Hi everyone,
As well as Bullivant's other firms were involved. I have a copy of *The wire rope and
its applications* by W. E. Hipkins, 1896. Hipkins was MD of J & W Wright, Ltd,
Universe Works, Garrison Street, Birmingham.
Wright's were founded in 1770 and as well as the Universe works at Birmingham
that had another Universe works at Millwall. ??Does this mean they were the
ancestor of Bullivants??
They made the ropes for launching the Great Eastern, and may well have been
London based then. The firm manufactured the 2,300 nautical-miles length of cables
for the Transatlantic Electric Telegaphy Company in 1865-66, and on the basis of
this they seem to have been major players in the rope-making trade.
The book is 4to format and has about 200 pages in total There are sections on all
aspects of the wire rope, covering: an historical sketch, aerial cableways, wire rope
driving, undergound haulage, wire rope manufacture, wire ropes for cranes, lifts,
mine-shaft guide rods, and steel cable suspension bridges. The book concludes with
a number of technical tables and pages of advertisements for Wright's other
products, such as woven coal sacks.
The book is well illustrated with some black and white photographs and a good
number of high-quality coloured lithographs.

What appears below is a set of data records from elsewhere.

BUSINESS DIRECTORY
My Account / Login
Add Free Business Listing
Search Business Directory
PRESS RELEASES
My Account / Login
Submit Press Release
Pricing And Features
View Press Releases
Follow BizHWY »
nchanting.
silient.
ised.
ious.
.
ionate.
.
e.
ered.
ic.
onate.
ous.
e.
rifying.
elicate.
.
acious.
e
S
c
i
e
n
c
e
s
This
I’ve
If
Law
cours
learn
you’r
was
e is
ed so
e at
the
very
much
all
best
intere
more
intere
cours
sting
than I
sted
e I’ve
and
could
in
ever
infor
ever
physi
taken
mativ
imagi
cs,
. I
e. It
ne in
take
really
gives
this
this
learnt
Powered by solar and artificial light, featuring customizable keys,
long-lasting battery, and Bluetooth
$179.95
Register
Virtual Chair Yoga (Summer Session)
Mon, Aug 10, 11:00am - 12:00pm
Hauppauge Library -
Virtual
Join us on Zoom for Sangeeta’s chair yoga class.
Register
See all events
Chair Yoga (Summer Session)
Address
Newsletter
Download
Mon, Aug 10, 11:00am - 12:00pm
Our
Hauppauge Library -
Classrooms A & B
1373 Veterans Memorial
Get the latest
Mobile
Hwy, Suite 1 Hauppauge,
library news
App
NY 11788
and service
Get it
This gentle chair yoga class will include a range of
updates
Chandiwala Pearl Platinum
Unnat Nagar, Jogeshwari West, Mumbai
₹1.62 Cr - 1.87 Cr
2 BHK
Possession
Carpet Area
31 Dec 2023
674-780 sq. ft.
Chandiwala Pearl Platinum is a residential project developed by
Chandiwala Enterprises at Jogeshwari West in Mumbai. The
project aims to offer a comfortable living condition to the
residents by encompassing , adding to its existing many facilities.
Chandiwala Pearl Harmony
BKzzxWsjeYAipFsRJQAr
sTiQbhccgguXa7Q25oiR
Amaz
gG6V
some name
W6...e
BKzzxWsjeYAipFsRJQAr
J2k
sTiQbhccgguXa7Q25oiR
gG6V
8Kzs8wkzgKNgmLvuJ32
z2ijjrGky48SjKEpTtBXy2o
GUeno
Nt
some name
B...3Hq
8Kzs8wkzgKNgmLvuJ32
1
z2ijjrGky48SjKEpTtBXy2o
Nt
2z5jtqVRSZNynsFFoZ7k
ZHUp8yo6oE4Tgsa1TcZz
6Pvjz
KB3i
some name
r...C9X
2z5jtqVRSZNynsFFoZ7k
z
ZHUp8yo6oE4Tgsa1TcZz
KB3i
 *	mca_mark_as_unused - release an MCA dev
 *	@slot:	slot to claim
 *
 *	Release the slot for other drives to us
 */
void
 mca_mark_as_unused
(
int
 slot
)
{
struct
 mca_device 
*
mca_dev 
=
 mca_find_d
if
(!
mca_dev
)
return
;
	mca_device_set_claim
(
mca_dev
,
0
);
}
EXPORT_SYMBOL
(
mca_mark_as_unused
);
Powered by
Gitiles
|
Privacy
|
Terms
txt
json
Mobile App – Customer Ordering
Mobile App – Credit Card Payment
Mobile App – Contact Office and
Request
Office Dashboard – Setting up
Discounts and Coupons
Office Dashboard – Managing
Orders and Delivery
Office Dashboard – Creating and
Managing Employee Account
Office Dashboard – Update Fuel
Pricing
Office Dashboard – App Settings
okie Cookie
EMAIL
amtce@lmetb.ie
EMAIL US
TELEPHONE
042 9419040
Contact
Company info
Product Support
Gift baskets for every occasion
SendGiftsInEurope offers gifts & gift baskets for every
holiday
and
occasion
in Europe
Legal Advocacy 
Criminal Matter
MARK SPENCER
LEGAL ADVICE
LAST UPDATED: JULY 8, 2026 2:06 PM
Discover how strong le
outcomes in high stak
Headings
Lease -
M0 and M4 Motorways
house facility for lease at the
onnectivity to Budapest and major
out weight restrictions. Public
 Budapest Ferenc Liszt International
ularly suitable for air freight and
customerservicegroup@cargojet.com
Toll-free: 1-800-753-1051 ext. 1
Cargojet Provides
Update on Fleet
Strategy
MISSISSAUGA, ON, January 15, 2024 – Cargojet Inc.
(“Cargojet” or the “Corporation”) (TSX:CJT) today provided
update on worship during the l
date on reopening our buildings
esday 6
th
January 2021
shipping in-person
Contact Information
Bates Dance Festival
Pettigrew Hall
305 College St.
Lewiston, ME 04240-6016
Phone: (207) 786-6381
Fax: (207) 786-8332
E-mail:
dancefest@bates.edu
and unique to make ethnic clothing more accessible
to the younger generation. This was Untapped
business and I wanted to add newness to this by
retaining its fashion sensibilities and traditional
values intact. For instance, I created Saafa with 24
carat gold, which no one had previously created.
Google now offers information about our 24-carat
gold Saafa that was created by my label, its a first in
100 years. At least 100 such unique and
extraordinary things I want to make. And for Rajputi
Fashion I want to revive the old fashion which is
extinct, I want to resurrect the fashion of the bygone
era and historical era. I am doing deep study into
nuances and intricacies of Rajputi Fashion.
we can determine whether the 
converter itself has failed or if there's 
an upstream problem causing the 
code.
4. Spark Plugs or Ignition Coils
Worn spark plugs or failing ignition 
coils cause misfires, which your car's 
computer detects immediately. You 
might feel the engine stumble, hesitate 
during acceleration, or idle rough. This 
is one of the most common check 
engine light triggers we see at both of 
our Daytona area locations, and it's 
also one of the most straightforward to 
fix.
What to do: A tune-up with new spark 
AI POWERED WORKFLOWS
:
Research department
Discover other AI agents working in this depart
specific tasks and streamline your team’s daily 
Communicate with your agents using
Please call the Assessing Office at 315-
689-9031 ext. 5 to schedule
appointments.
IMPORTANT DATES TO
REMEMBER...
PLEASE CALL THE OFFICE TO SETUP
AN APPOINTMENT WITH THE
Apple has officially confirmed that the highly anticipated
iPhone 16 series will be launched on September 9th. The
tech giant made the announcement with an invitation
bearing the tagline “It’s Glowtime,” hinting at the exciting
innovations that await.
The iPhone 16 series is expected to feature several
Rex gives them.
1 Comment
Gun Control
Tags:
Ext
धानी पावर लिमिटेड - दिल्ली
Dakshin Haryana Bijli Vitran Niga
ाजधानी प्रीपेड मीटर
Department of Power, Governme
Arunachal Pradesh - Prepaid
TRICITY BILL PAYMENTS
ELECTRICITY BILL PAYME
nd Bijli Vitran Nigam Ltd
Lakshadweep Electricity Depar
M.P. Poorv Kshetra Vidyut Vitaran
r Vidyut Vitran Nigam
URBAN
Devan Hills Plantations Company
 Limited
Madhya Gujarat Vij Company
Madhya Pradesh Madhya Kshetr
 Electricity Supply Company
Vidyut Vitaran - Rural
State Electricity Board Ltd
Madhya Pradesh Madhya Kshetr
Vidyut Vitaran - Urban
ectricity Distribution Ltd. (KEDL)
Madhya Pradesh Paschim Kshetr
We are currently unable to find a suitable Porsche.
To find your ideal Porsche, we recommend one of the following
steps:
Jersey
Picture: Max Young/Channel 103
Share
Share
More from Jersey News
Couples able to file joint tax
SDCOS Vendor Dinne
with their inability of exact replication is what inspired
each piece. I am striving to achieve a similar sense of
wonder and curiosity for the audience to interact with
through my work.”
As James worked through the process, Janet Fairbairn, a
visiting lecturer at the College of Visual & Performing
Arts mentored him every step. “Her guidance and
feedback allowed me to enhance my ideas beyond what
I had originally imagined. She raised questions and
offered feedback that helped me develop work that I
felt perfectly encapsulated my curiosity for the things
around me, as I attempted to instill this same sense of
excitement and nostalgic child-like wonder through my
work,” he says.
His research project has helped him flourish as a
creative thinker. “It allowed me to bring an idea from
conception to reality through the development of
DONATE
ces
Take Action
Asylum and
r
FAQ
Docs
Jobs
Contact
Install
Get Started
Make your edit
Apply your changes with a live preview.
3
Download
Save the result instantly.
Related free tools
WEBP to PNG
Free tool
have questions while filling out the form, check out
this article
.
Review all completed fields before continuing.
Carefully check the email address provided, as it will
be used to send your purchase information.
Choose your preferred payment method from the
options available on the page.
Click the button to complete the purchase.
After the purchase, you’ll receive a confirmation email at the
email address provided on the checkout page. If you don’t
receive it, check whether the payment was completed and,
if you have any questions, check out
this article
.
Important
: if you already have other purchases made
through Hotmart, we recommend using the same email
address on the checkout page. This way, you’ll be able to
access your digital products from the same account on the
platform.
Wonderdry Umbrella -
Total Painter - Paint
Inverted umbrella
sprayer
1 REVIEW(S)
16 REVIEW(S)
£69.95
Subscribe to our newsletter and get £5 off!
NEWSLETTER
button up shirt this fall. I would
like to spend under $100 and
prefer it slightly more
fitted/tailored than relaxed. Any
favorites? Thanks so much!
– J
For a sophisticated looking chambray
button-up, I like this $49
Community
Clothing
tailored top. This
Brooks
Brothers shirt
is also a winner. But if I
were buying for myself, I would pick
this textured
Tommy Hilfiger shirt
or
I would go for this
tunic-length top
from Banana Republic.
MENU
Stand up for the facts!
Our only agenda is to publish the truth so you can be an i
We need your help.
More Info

All the coloured drawings are highly detailed but are not site-specific, The B&W
photographs only show cableways used in textile mill complexes for shifting part-
finished good round the plant. There is one photograph of a wire-rope suspension
bridge at Trentham Park, Staffordshire.
2 systems were described - the "Universe" endless system with a continuously
running rope, ane the "Stationary or double cable" system, where a light cable hauls
cars along a fixed heavy-duty cable.
The section *wire ropes* in the article "ropes and rope making* in the 11ed of
Britannica (vol 23) 1910-11, claims that flexible wire ropes were the invention of
Bullivants, and the piece seems to have been based on the information in the
Bullivant catalogue. The work of the Wrights is not mentioned.
I am not aware of any modern published study of the history of above-ground wire
rope haulage. If anyone can trace enough decent photographs and is interested in
writing such a book, I shall be very happy to hear from them.